Snowden leak: NSA uses warrantless web surveillance to watch cyberattacks

4 Jun, 2015 19:11 / Updated 10 years ago

Classified documents from the trove of former intelligence contractor Edward Snowden now reveal that the United States National Security Agency secretly had its powers expanded under Pres. Obama to go after hackers.

A report published on Thursday this week by journalists with the New York Times and ProPublica shows that sensitive NSA documents disclosed by Snowden detail how the Department of Justice agreed in 2012 to give the spy agency new authorities with regards to monitoring cyberattacks unfolding on US-linked networks.

That year, the joint report reveals, two previously secret memos authored by the DoJ lawyers gave NSA analysts the go ahead “to begin hunting on internet cables, without a warrant and on American soil, for data linked to computer intrusions originating abroad,” according to the journalists.

Although the Justice Dept. ultimately agreed only to let the NSA monitor attacks believed to be stemming from foreign government involvement, the documents show that the agency wanted to have the power to target hackers even in instances where a link couldn’t be established.

“It should come as no surprise that the US government gathers intelligence on foreign powers that attempt to penetrate US networks and steal the private information of US citizens and companies,” Brian Hale, the spokesman for the Office of the Director of National Intelligence, told the reporters, adding that “targeting overseas individuals engaging in hostile cyber activities on behalf of a foreign power is a lawful foreign intelligence purpose.”

It’s not just the Patriot Act. The NSA has another secret legal interpretation of surveillance law. http://t.co/iPOdzQGUql#SnowdenDocs

— Julia Angwin (@JuliaAngwin) June 4, 2015


Two years ago this week, the first news articles to make use of pilfered NSA documents from the Snowden trove surfaced in the press, paving the way for a discussion on the US intelligence community’s use of previously unpublicized surveillance tools and tactics. Yet while the first spy program exposed through those leaks – the bulk collection of millions of phone records on a regular basis by the NSA – was reined in to a degree as recently as this week, other endeavors revealed through the Snowden leak concerning the agency’s operations remain well in effect.

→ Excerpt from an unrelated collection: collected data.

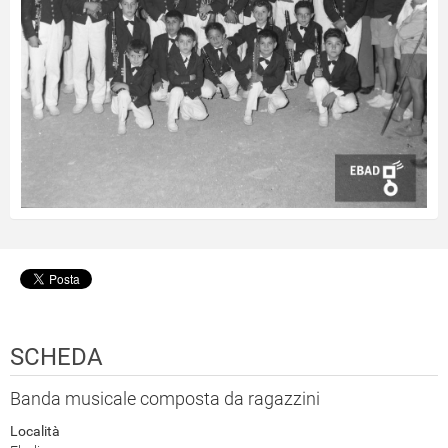
SCHEDA
Banda musicale composta da ragazzini
Località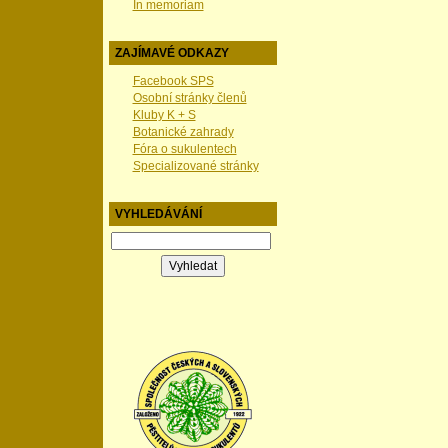
In memoriam
ZAJÍMAVÉ ODKAZY
Facebook SPS
Osobní stránky členů
Kluby K + S
Botanické zahrady
Fóra o sukulentech
Specializované stránky
VYHLEDÁVÁNÍ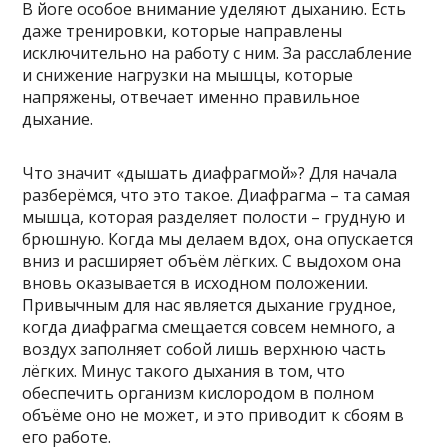
В йоге особое внимание уделяют дыханию. Есть
даже тренировки, которые направлены
исключительно на работу с ним. За расслабление
и снижение нагрузки на мышцы, которые
напряжены, отвечает именно правильное
дыхание.
Что значит «дышать диафрагмой»? Для начала
разберёмся, что это такое. Диафрагма – та самая
мышца, которая разделяет полости – грудную и
брюшную. Когда мы делаем вдох, она опускается
вниз и расширяет объём лёгких. С выдохом она
вновь оказывается в исходном положении.
Привычным для нас является дыхание грудное,
когда диафрагма смещается совсем немного, а
воздух заполняет собой лишь верхнюю часть
лёгких. Минус такого дыхания в том, что
обеспечить организм кислородом в полном
объёме оно не может, и это приводит к сбоям в
его работе.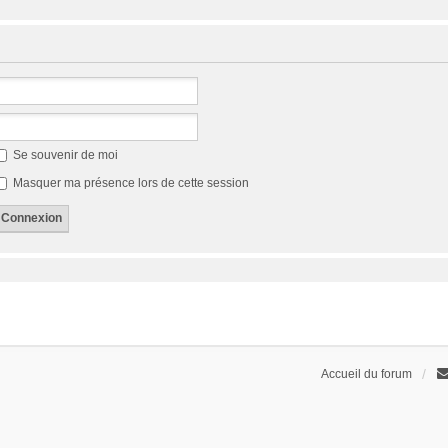
Se souvenir de moi
Masquer ma présence lors de cette session
Accueil du forum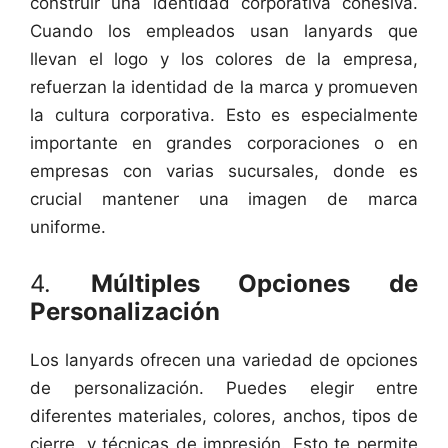
construir una identidad corporativa cohesiva.
Cuando los empleados usan lanyards que
llevan el logo y los colores de la empresa,
refuerzan la identidad de la marca y promueven
la cultura corporativa. Esto es especialmente
importante en grandes corporaciones o en
empresas con varias sucursales, donde es
crucial mantener una imagen de marca
uniforme.
4.
Múltiples Opciones de
Personalización
Los lanyards ofrecen una variedad de opciones
de personalización. Puedes elegir entre
diferentes materiales, colores, anchos, tipos de
cierre, y técnicas de impresión. Esto te permite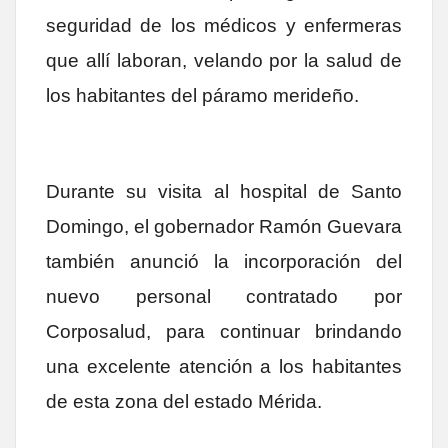
seguridad de los médicos y enfermeras
que allí laboran, velando por la salud de
los habitantes del páramo merideño.
Durante su visita al hospital de Santo
Domingo, el gobernador Ramón Guevara
también anunció la incorporación del
nuevo personal contratado por
Corposalud, para continuar brindando
una excelente atención a los habitantes
de esta zona del estado Mérida.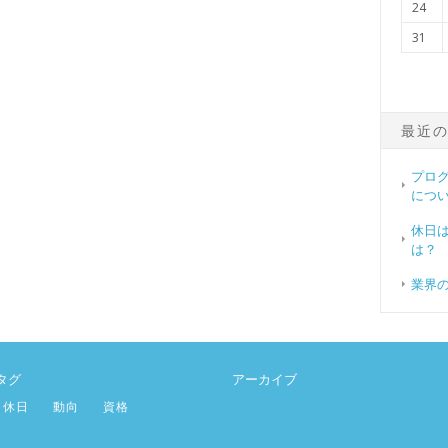
24
31
最近
プロ
につ
休日
は？
業界
タグ
アーカイブ
休日
動向
資格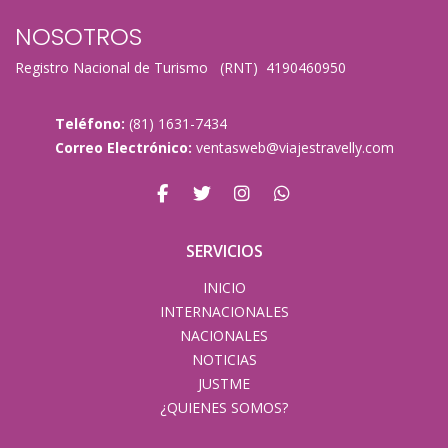
NOSOTROS
Registro Nacional de Turismo (RNT) 4190460950
Teléfono:
(81) 1631-7434
Correo Electrónico:
ventasweb@viajestravelly.com
SERVICIOS
INICIO
INTERNACIONALES
NACIONALES
NOTICIAS
JUSTME
¿QUIENES SOMOS?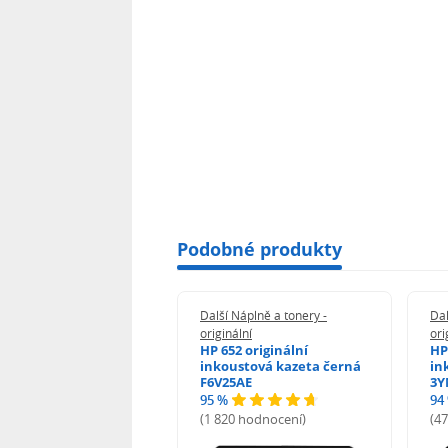
Podobné produkty
 Náplně a tonery -
Další Náplně a tonery -
Dal
nální
originální
ori
her TNB023 -
HP 652 originální
HP
inální
inkoustová kazeta černá
in
F6V25AE
3Y
95 %
94
hodnocení)
(1 820 hodnocení)
(4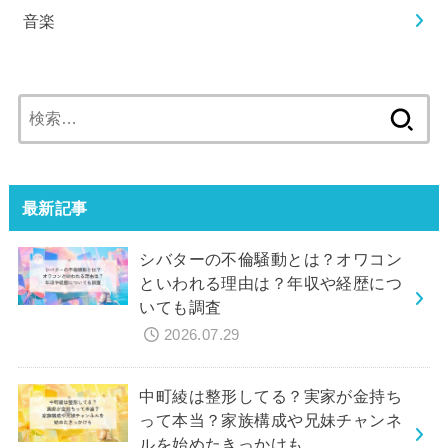
音楽
検
索:
最新記事
シバターの不倫騒動とは？オワコン
といわれる理由は？年収や経歴につ
いても調査
2026.07.29
中町綾は整形してる？実家が金持ち
って本当？家族構成や兄妹チャンネ
ルを始めたきっかけも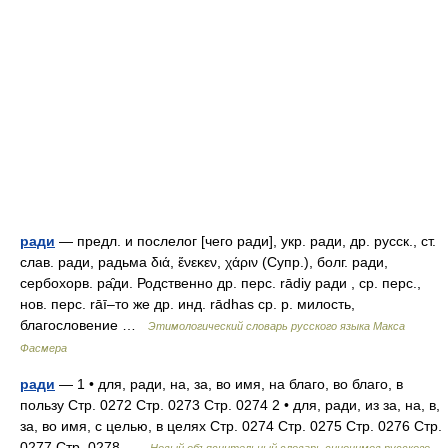
ради
— предл. и послелог [чего ради], укр. ради, др. русск., ст.
слав. ради, радьма διά, ἕνεκεν, χάριν (Супр.), болг. ради,
сербохорв. ра̑ди. Родственно др. перс. rādiу ради , ср. перс.,
нов. перс. rāī–то же др. инд. rādhas ср. р. милость,
благословение …
Этимологический словарь русского языка Макса
Фасмера
ради
— 1 • для, ради, на, за, во имя, на благо, во благо, в
пользу Стр. 0272 Стр. 0273 Стр. 0274 2 • для, ради, из за, на, в,
за, во имя, с целью, в целях Стр. 0274 Стр. 0275 Стр. 0276 Стр.
0277 Стр. 0278 …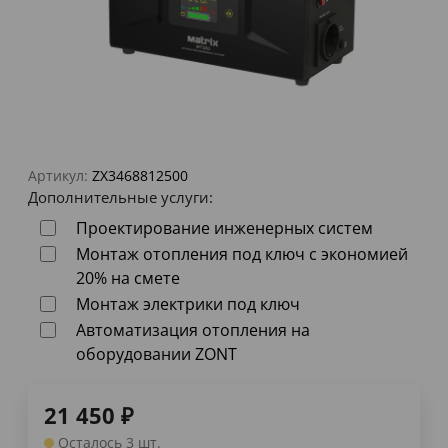
Артикул:
ZX3468812500
Дополнительные услуги:
Проектирование инженерных систем
Монтаж отопления под ключ с экономией
20% на смете
Монтаж электрики под ключ
Автоматизация отопления на
оборудовании ZONT
21 450
₽
Осталось 3 шт.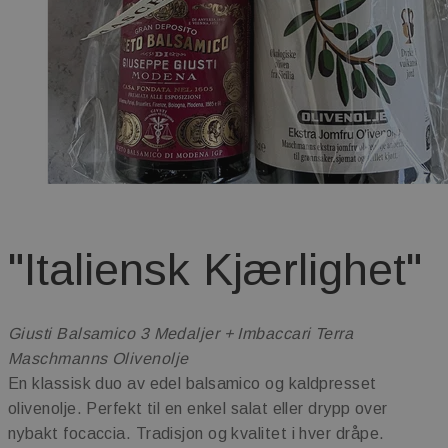
"Italiensk Kjærlighet"
Giusti Balsamico 3 Medaljer + Imbaccari Terra
Maschmanns Olivenolje
En klassisk duo av edel balsamico og kaldpresset
olivenolje. Perfekt til en enkel salat eller drypp over
nybakt focaccia. Tradisjon og kvalitet i hver dråpe.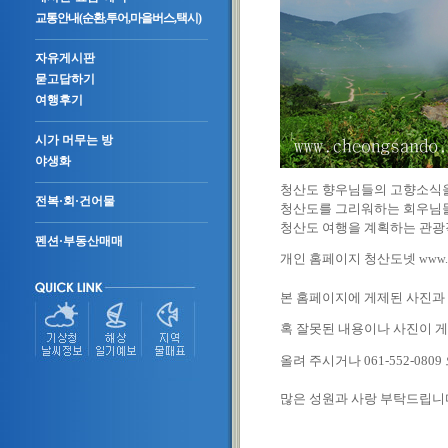
교통안내(순환,투어,마을버스,택시)
자유게시판
묻고답하기
여행후기
시가 머무는 방
야생화
청산도 향우님들의 고향소식을
전복·회·건어물
청산도를 그리워하는 회우님들
청산도 여행을 계획하는 관광
펜션·부동산매매
개인 홈페이지 청산도넷
www.c
본 홈페이지에 게제된 사진과
혹 잘못된 내용이나 사진이
올려 주시거나 061-552-0
많은 성원과 사랑 부탁드립니다,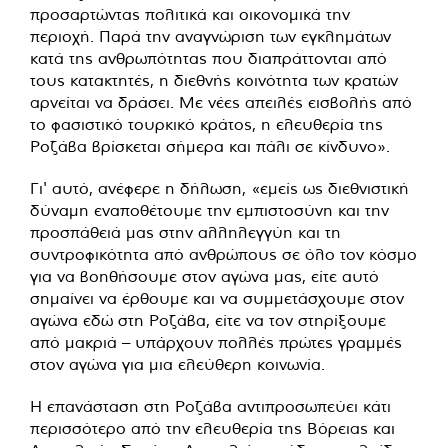
προσαρτώντας πολιτικά και οικονομικά την
περιοχή. Παρά την αναγνώριση των εγκλημάτων
κατά της ανθρωπότητας που διαπράττονται από
τους κατακτητές, η διεθνής κοινότητα των κρατών
αρνείται να δράσει. Με νέες απειλές εισβολής από
το φασιστικό τουρκικό κράτος, η ελευθερία της
Ροζάβα βρίσκεται σήμερα και πάλι σε κίνδυνο».
Γι' αυτό, ανέφερε η δήλωση, «εμείς ως διεθνιστική
δύναμη εναποθέτουμε την εμπιστοσύνη και την
προσπάθειά μας στην αλληλεγγύη και τη
συντροφικότητα από ανθρώπους σε όλο τον κόσμο
για να βοηθήσουμε στον αγώνα μας, είτε αυτό
σημαίνει να έρθουμε και να συμμετάσχουμε στον
αγώνα εδώ στη Ροζάβα, είτε να τον στηρίξουμε
από μακριά – υπάρχουν πολλές πρώτες γραμμές
στον αγώνα για μια ελεύθερη κοινωνία.
Η επανάσταση στη Ροζάβα αντιπροσωπεύει κάτι
περισσότερο από την ελευθερία της Βόρειας και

US law authorizing the NSA’s activities prohibits the agency from targeting American citizens. As with past programs unveiled through the Snowden disclosures, though, critics say the broad powers provided to the government nevertheless raise questions about whether or not the privacy of innocent Americans is being compromised.

According to this week’s report, the Justice Dept. gave the NSA approval in 2012 to query unique “cybersignatures” and internet addresses linked to attacks against American computer networks. The Snowden documents show that the DoJ interpreted a previous secret surveillance court ruling involving the monitoring of foreign governments to justify the decision, yet ensured restrictions were in place to rule out the collection of US-specific information.

“That rule, the NSA soon complained, left a ‘huge collection gap against cyber threats to the nation’ because it is often hard to know exactly who is behind an intrusion,” the journalists wrote. “So the NSA, in 2012, began pressing to go back to the surveillance court and seek permission to use the program explicitly for cybersecurity purposes. That way, it could monitor international communications for any ‘malicious cyber activity,’ even if it did not yet know who was behind the attack.”

The FBI has access to the NSA's wiretaps of the fiber optic cables that make up the Internet backbone pic.twitter.com/EnsFt2t2BM

— Trevor Timm (@trevortimm) June 4, 2015


At the same time, their report continues, the FBI began to benefit from an arrangement that allowed them to use the NSA’s system to monitor traffic going through internet “chokepoints operated by US providers through which international communications enter and leave the United States.”

Jonathan Mayer, a cybersecurity scholar at Stanford Law School, told the Times and ProPublica reporters that the revelations put the activities of NSA, an organization tasked with international intelligence gathering, “smack into law enforcement land.”

“That’s a major policy decision about how to structure cybersecurity in the US and not a conversation that has been had in public,” he said.

In the aftermath of one of the biggest single acts of intelligence gathering reform in modern American history, Rep. Zoe Lofgren (D-California), a critic of the NSA’s surveillance operations, told the Guardian that the revelations suggest further changes are still needed, and needed urgently.

Contrary to those who hailed the USA Freedom Act, the NSA reform bill passed earlier this week, Lofgren said the Times and ProPublica report exemplifies the fact that passage “did not end bulk collection of communications and data.”

“To add insult to injury, under this program victims of cybercrime are doubly harmed when their government collects and searches their private stolen communications and data,” she said.